- Job item -
Write out every line of text from the entries below, word for word, and leave out the pictures.

START Data records

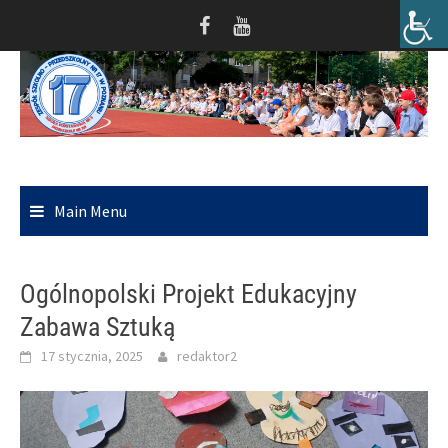
Skip
to
content
Main Menu
Ogólnopolski Projekt Edukacyjny
Zabawa Sztuką
17 stycznia, 2025
redaktor2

END Data records

- Answer box -
Skip
to
content
Main Menu
Ogólnopolski Projekt Edukacyjny
Zabawa Sztuką
17 stycznia, 2025
redaktor2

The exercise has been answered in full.